- [Work to be completed]
Without any of the pictures, transcribe all the lines below exactly.

---+---

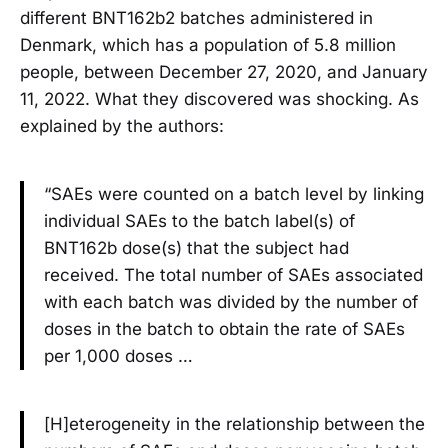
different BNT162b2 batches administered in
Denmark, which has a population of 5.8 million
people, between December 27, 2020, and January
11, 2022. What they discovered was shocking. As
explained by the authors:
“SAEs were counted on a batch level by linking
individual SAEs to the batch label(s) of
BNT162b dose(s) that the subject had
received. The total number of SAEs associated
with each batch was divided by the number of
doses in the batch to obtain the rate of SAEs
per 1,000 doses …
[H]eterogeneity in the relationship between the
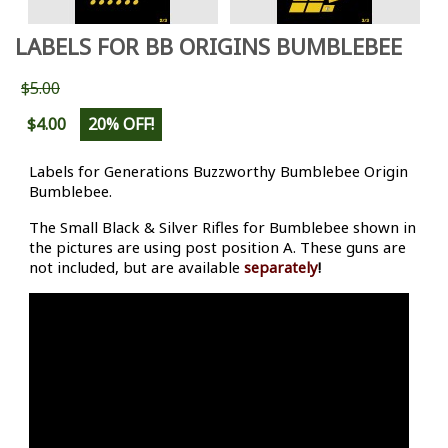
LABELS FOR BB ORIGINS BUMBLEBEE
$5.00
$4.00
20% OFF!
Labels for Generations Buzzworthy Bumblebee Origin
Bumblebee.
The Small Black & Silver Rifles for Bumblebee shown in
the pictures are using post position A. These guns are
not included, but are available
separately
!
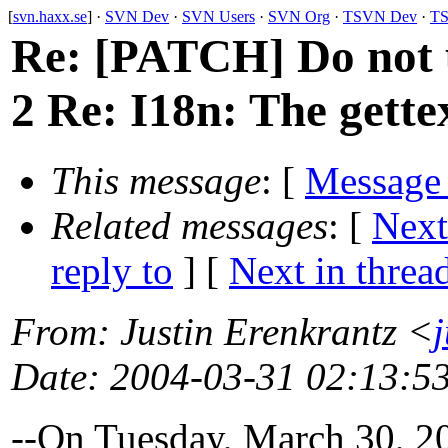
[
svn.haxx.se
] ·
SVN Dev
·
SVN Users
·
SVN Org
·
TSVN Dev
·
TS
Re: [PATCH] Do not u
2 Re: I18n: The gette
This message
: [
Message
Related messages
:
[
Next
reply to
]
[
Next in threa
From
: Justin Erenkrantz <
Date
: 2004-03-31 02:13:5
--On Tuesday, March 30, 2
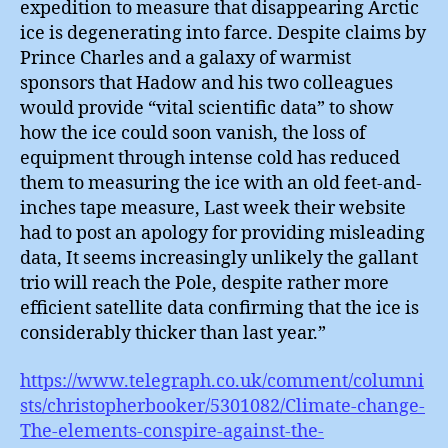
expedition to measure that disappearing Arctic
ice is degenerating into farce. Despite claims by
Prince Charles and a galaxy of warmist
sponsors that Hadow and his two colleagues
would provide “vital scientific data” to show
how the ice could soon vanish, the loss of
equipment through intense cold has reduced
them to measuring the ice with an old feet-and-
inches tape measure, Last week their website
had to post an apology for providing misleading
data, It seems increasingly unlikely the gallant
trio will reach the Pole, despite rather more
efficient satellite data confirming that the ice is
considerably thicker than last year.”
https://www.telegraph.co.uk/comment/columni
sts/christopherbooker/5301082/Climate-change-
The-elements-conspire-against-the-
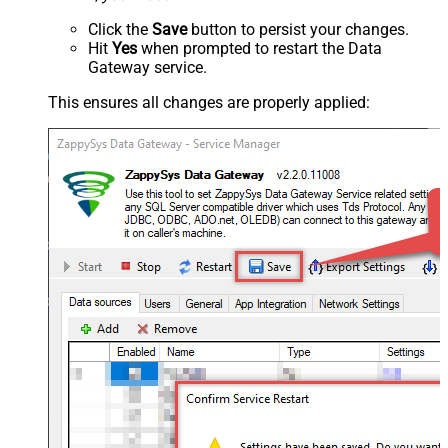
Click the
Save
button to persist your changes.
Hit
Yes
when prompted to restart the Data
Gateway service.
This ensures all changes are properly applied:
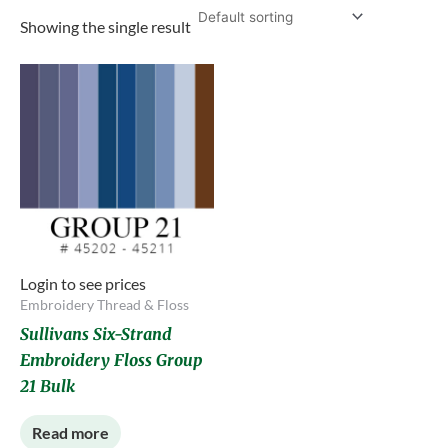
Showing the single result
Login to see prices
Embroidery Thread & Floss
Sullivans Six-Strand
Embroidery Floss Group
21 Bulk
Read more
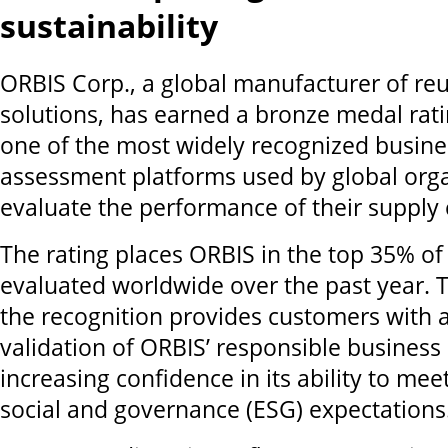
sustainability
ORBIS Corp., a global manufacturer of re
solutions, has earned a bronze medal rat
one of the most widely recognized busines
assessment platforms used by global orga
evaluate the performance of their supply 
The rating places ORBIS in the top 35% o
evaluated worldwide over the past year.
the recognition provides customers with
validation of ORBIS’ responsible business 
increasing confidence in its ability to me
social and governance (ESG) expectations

---+---

- [Answer box]
different BNT162b2 batches administered in
Denmark, which has a population of 5.8 million
people, between December 27, 2020, and January
11, 2022. What they discovered was shocking. As
explained by the authors:
“SAEs were counted on a batch level by linking
individual SAEs to the batch label(s) of
BNT162b dose(s) that the subject had
received. The total number of SAEs associated
with each batch was divided by the number of
doses in the batch to obtain the rate of SAEs
per 1,000 doses …
[H]eterogeneity in the relationship between the
LABELS FOR BB ORIGINS BUMBLEBEE
$5.00
$4.00
20% OFF!
Labels for Generations Buzzworthy Bumblebee Origin
Bumblebee.
The Small Black & Silver Rifles for Bumblebee shown in
the pictures are using post position A. These guns are
not included, but are available
separately
!
[
svn.haxx.se
] ·
SVN Dev
·
SVN Users
·
SVN Org
·
TSVN Dev
·
TS
Re: [PATCH] Do not u
2 Re: I18n: The gette
This message
: [
Message
Related messages
:
[
Next
reply to
]
[
Next in threa
From
: Justin Erenkrantz <
Date
: 2004-03-31 02:13:5
--On Tuesday, March 30, 2
expedition to measure that disappearing Arctic
ice is degenerating into farce. Despite claims by
Prince Charles and a galaxy of warmist
sponsors that Hadow and his two colleagues
would provide “vital scientific data” to show
how the ice could soon vanish, the loss of
equipment through intense cold has reduced
them to measuring the ice with an old feet-and-
inches tape measure, Last week their website
had to post an apology for providing misleading
data, It seems increasingly unlikely the gallant
trio will reach the Pole, despite rather more
efficient satellite data confirming that the ice is
considerably thicker than last year.”
https://www.telegraph.co.uk/comment/columni
sts/christopherbooker/5301082/Climate-change-
The-elements-conspire-against-the-
Click the
Save
button to persist your changes.
Hit
Yes
when prompted to restart the Data
Gateway service.
This ensures all changes are properly applied:
Showing the single result
Login to see prices
Embroidery Thread & Floss
Sullivans Six-Strand
Embroidery Floss Group
21 Bulk
Read more
sustainability
ORBIS Corp., a global manufacturer of re
solutions, has earned a bronze medal rat
one of the most widely recognized busines
assessment platforms used by global orga
evaluate the performance of their supply 
The rating places ORBIS in the top 35% o
evaluated worldwide over the past year.
the recognition provides customers with
validation of ORBIS’ responsible business 
increasing confidence in its ability to me
social and governance (ESG) expectations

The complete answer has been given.